##### Data for review #####
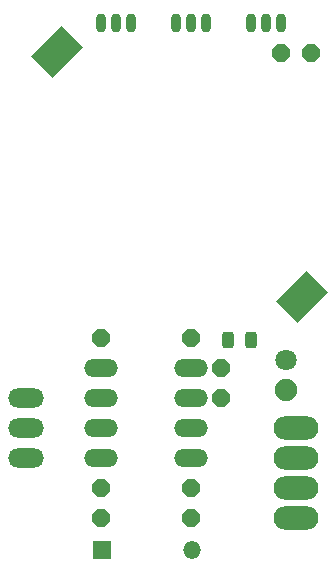
<source format=gbr>
%TF.GenerationSoftware,KiCad,Pcbnew,8.0.6*%
%TF.CreationDate,2025-07-11T22:44:48+02:00*%
%TF.ProjectId,PCF8583 1v4,50434638-3538-4332-9031-76342e6b6963,rev?*%
%TF.SameCoordinates,Original*%
%TF.FileFunction,Soldermask,Top*%
%TF.FilePolarity,Negative*%
%FSLAX46Y46*%
G04 Gerber Fmt 4.6, Leading zero omitted, Abs format (unit mm)*
G04 Created by KiCad (PCBNEW 8.0.6) date 2025-07-11 22:44:48*
%MOMM*%
%LPD*%
G01*
G04 APERTURE LIST*
G04 Aperture macros list*
%AMRoundRect*
0 Rectangle with rounded corners*
0 $1 Rounding radius*
0 $2 $3 $4 $5 $6 $7 $8 $9 X,Y pos of 4 corners*
0 Add a 4 corners polygon primitive as box body*
4,1,4,$2,$3,$4,$5,$6,$7,$8,$9,$2,$3,0*
0 Add four circle primitives for the rounded corners*
1,1,$1+$1,$2,$3*
1,1,$1+$1,$4,$5*
1,1,$1+$1,$6,$7*
1,1,$1+$1,$8,$9*
0 Add four rect primitives between the rounded corners*
20,1,$1+$1,$2,$3,$4,$5,0*
20,1,$1+$1,$4,$5,$6,$7,0*
20,1,$1+$1,$6,$7,$8,$9,0*
20,1,$1+$1,$8,$9,$2,$3,0*%
%AMRotRect*
0 Rectangle, with rotation*
0 The origin of the aperture is its center*
0 $1 length*
0 $2 width*
0 $3 Rotation angle, in degrees counterclockwise*
0 Add horizontal line*
21,1,$1,$2,0,0,$3*%
%AMFreePoly0*
4,1,25,0.333266,0.742596,0.345389,0.732242,0.732242,0.345389,0.760749,0.289441,0.762000,0.273547,0.762000,-0.273547,0.742596,-0.333266,0.732242,-0.345389,0.345389,-0.732242,0.289441,-0.760749,0.273547,-0.762000,-0.273547,-0.762000,-0.333266,-0.742596,-0.345389,-0.732242,-0.732242,-0.345389,-0.760749,-0.289441,-0.762000,-0.273547,-0.762000,0.273547,-0.742596,0.333266,-0.732242,0.345389,
-0.345389,0.732242,-0.289441,0.760749,-0.273547,0.762000,0.273547,0.762000,0.333266,0.742596,0.333266,0.742596,$1*%
%AMFreePoly1*
4,1,25,0.391131,0.882296,0.403254,0.871942,0.871942,0.403254,0.900449,0.347306,0.901700,0.331412,0.901700,-0.331412,0.882296,-0.391131,0.871942,-0.403254,0.403254,-0.871942,0.347306,-0.900449,0.331412,-0.901700,-0.331412,-0.901700,-0.391131,-0.882296,-0.403254,-0.871942,-0.871942,-0.403254,-0.900449,-0.347306,-0.901700,-0.331412,-0.901700,0.331412,-0.882296,0.391131,-0.871942,0.403254,
-0.403254,0.871942,-0.347306,0.900449,-0.331412,0.901700,0.331412,0.901700,0.391131,0.882296,0.391131,0.882296,$1*%
G04 Aperture macros list end*
%ADD10RotRect,2.600000X3.600000X315.000000*%
%ADD11R,1.500000X1.500000*%
%ADD12O,1.500000X1.500000*%
%ADD13O,0.903200X1.603200*%
%ADD14FreePoly0,0.000000*%
%ADD15FreePoly0,180.000000*%
%ADD16C,1.803400*%
%ADD17FreePoly1,270.000000*%
%ADD18FreePoly0,270.000000*%
%ADD19O,2.844800X1.524000*%
%ADD20RoundRect,0.243750X0.243750X0.456250X-0.243750X0.456250X-0.243750X-0.456250X0.243750X-0.456250X0*%
%ADD21O,3.803200X2.003200*%
%ADD22O,3.048000X1.625600*%
G04 APERTURE END LIST*
D10*
%TO.C,CR2032*%
X160609114Y-106609114D03*
X139890886Y-85890886D03*
%TD*%
D11*
%TO.C,D1*%
X143685000Y-128000000D03*
D12*
X151305000Y-128000000D03*
%TD*%
D13*
%TO.C,IC4*%
X158826100Y-83408600D03*
X157556100Y-83408600D03*
X156286100Y-83408600D03*
%TD*%
D14*
%TO.C,R1*%
X143586100Y-110078600D03*
X151206100Y-110078600D03*
%TD*%
D13*
%TO.C,IC3*%
X152476100Y-83408600D03*
X151206100Y-83408600D03*
X149936100Y-83408600D03*
%TD*%
D14*
%TO.C,C2*%
X158826100Y-85948600D03*
X161366100Y-85948600D03*
%TD*%
D13*
%TO.C,IC2*%
X146126100Y-83408600D03*
X144856100Y-83408600D03*
X143586100Y-83408600D03*
%TD*%
D15*
%TO.C,R2*%
X151206100Y-122778600D03*
X143586100Y-122778600D03*
%TD*%
D16*
%TO.C,C3*%
X159250000Y-111980000D03*
D17*
X159250000Y-114520000D03*
%TD*%
D15*
%TO.C,R3*%
X151206100Y-125318600D03*
X143586100Y-125318600D03*
%TD*%
D18*
%TO.C,C1*%
X153746100Y-112618600D03*
X153746100Y-115158600D03*
%TD*%
D19*
%TO.C,IC1*%
X143586100Y-112618600D03*
X143586100Y-115158600D03*
X143586100Y-117698600D03*
X143586100Y-120238600D03*
X151206100Y-120238600D03*
X151206100Y-117698600D03*
X151206100Y-115158600D03*
X151206100Y-112618600D03*
%TD*%
D20*
%TO.C,D2*%
X154375000Y-110250000D03*
X156250000Y-110250000D03*
%TD*%
D21*
%TO.C,X2*%
X160096100Y-117698600D03*
X160096100Y-120238600D03*
X160096100Y-122778600D03*
X160096100Y-125318600D03*
%TD*%
D22*
%TO.C,J2*%
X137236100Y-115158600D03*
X137236100Y-117698600D03*
X137236100Y-120238600D03*
%TD*%
M02*

</source>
#####
● **Task goal**:
Please repeat every record exactly as it stands, leaving out any pictures.

● **Written answer**:
<source format=gbr>
%TF.GenerationSoftware,KiCad,Pcbnew,8.0.6*%
%TF.CreationDate,2025-07-11T22:44:48+02:00*%
%TF.ProjectId,PCF8583 1v4,50434638-3538-4332-9031-76342e6b6963,rev?*%
%TF.SameCoordinates,Original*%
%TF.FileFunction,Soldermask,Top*%
%TF.FilePolarity,Negative*%
%FSLAX46Y46*%
G04 Gerber Fmt 4.6, Leading zero omitted, Abs format (unit mm)*
G04 Created by KiCad (PCBNEW 8.0.6) date 2025-07-11 22:44:48*
%MOMM*%
%LPD*%
G01*
G04 APERTURE LIST*
G04 Aperture macros list*
%AMRoundRect*
0 Rectangle with rounded corners*
0 $1 Rounding radius*
0 $2 $3 $4 $5 $6 $7 $8 $9 X,Y pos of 4 corners*
0 Add a 4 corners polygon primitive as box body*
4,1,4,$2,$3,$4,$5,$6,$7,$8,$9,$2,$3,0*
0 Add four circle primitives for the rounded corners*
1,1,$1+$1,$2,$3*
1,1,$1+$1,$4,$5*
1,1,$1+$1,$6,$7*
1,1,$1+$1,$8,$9*
0 Add four rect primitives between the rounded corners*
20,1,$1+$1,$2,$3,$4,$5,0*
20,1,$1+$1,$4,$5,$6,$7,0*
20,1,$1+$1,$6,$7,$8,$9,0*
20,1,$1+$1,$8,$9,$2,$3,0*%
%AMRotRect*
0 Rectangle, with rotation*
0 The origin of the aperture is its center*
0 $1 length*
0 $2 width*
0 $3 Rotation angle, in degrees counterclockwise*
0 Add horizontal line*
21,1,$1,$2,0,0,$3*%
%AMFreePoly0*
4,1,25,0.333266,0.742596,0.345389,0.732242,0.732242,0.345389,0.760749,0.289441,0.762000,0.273547,0.762000,-0.273547,0.742596,-0.333266,0.732242,-0.345389,0.345389,-0.732242,0.289441,-0.760749,0.273547,-0.762000,-0.273547,-0.762000,-0.333266,-0.742596,-0.345389,-0.732242,-0.732242,-0.345389,-0.760749,-0.289441,-0.762000,-0.273547,-0.762000,0.273547,-0.742596,0.333266,-0.732242,0.345389,
-0.345389,0.732242,-0.289441,0.760749,-0.273547,0.762000,0.273547,0.762000,0.333266,0.742596,0.333266,0.742596,$1*%
%AMFreePoly1*
4,1,25,0.391131,0.882296,0.403254,0.871942,0.871942,0.403254,0.900449,0.347306,0.901700,0.331412,0.901700,-0.331412,0.882296,-0.391131,0.871942,-0.403254,0.403254,-0.871942,0.347306,-0.900449,0.331412,-0.901700,-0.331412,-0.901700,-0.391131,-0.882296,-0.403254,-0.871942,-0.871942,-0.403254,-0.900449,-0.347306,-0.901700,-0.331412,-0.901700,0.331412,-0.882296,0.391131,-0.871942,0.403254,
-0.403254,0.871942,-0.347306,0.900449,-0.331412,0.901700,0.331412,0.901700,0.391131,0.882296,0.391131,0.882296,$1*%
G04 Aperture macros list end*
%ADD10RotRect,2.600000X3.600000X315.000000*%
%ADD11R,1.500000X1.500000*%
%ADD12O,1.500000X1.500000*%
%ADD13O,0.903200X1.603200*%
%ADD14FreePoly0,0.000000*%
%ADD15FreePoly0,180.000000*%
%ADD16C,1.803400*%
%ADD17FreePoly1,270.000000*%
%ADD18FreePoly0,270.000000*%
%ADD19O,2.844800X1.524000*%
%ADD20RoundRect,0.243750X0.243750X0.456250X-0.243750X0.456250X-0.243750X-0.456250X0.243750X-0.456250X0*%
%ADD21O,3.803200X2.003200*%
%ADD22O,3.048000X1.625600*%
G04 APERTURE END LIST*
D10*
%TO.C,CR2032*%
X160609114Y-106609114D03*
X139890886Y-85890886D03*
%TD*%
D11*
%TO.C,D1*%
X143685000Y-128000000D03*
D12*
X151305000Y-128000000D03*
%TD*%
D13*
%TO.C,IC4*%
X158826100Y-83408600D03*
X157556100Y-83408600D03*
X156286100Y-83408600D03*
%TD*%
D14*
%TO.C,R1*%
X143586100Y-110078600D03*
X151206100Y-110078600D03*
%TD*%
D13*
%TO.C,IC3*%
X152476100Y-83408600D03*
X151206100Y-83408600D03*
X149936100Y-83408600D03*
%TD*%
D14*
%TO.C,C2*%
X158826100Y-85948600D03*
X161366100Y-85948600D03*
%TD*%
D13*
%TO.C,IC2*%
X146126100Y-83408600D03*
X144856100Y-83408600D03*
X143586100Y-83408600D03*
%TD*%
D15*
%TO.C,R2*%
X151206100Y-122778600D03*
X143586100Y-122778600D03*
%TD*%
D16*
%TO.C,C3*%
X159250000Y-111980000D03*
D17*
X159250000Y-114520000D03*
%TD*%
D15*
%TO.C,R3*%
X151206100Y-125318600D03*
X143586100Y-125318600D03*
%TD*%
D18*
%TO.C,C1*%
X153746100Y-112618600D03*
X153746100Y-115158600D03*
%TD*%
D19*
%TO.C,IC1*%
X143586100Y-112618600D03*
X143586100Y-115158600D03*
X143586100Y-117698600D03*
X143586100Y-120238600D03*
X151206100Y-120238600D03*
X151206100Y-117698600D03*
X151206100Y-115158600D03*
X151206100Y-112618600D03*
%TD*%
D20*
%TO.C,D2*%
X154375000Y-110250000D03*
X156250000Y-110250000D03*
%TD*%
D21*
%TO.C,X2*%
X160096100Y-117698600D03*
X160096100Y-120238600D03*
X160096100Y-122778600D03*
X160096100Y-125318600D03*
%TD*%
D22*
%TO.C,J2*%
X137236100Y-115158600D03*
X137236100Y-117698600D03*
X137236100Y-120238600D03*
%TD*%
M02*

</source>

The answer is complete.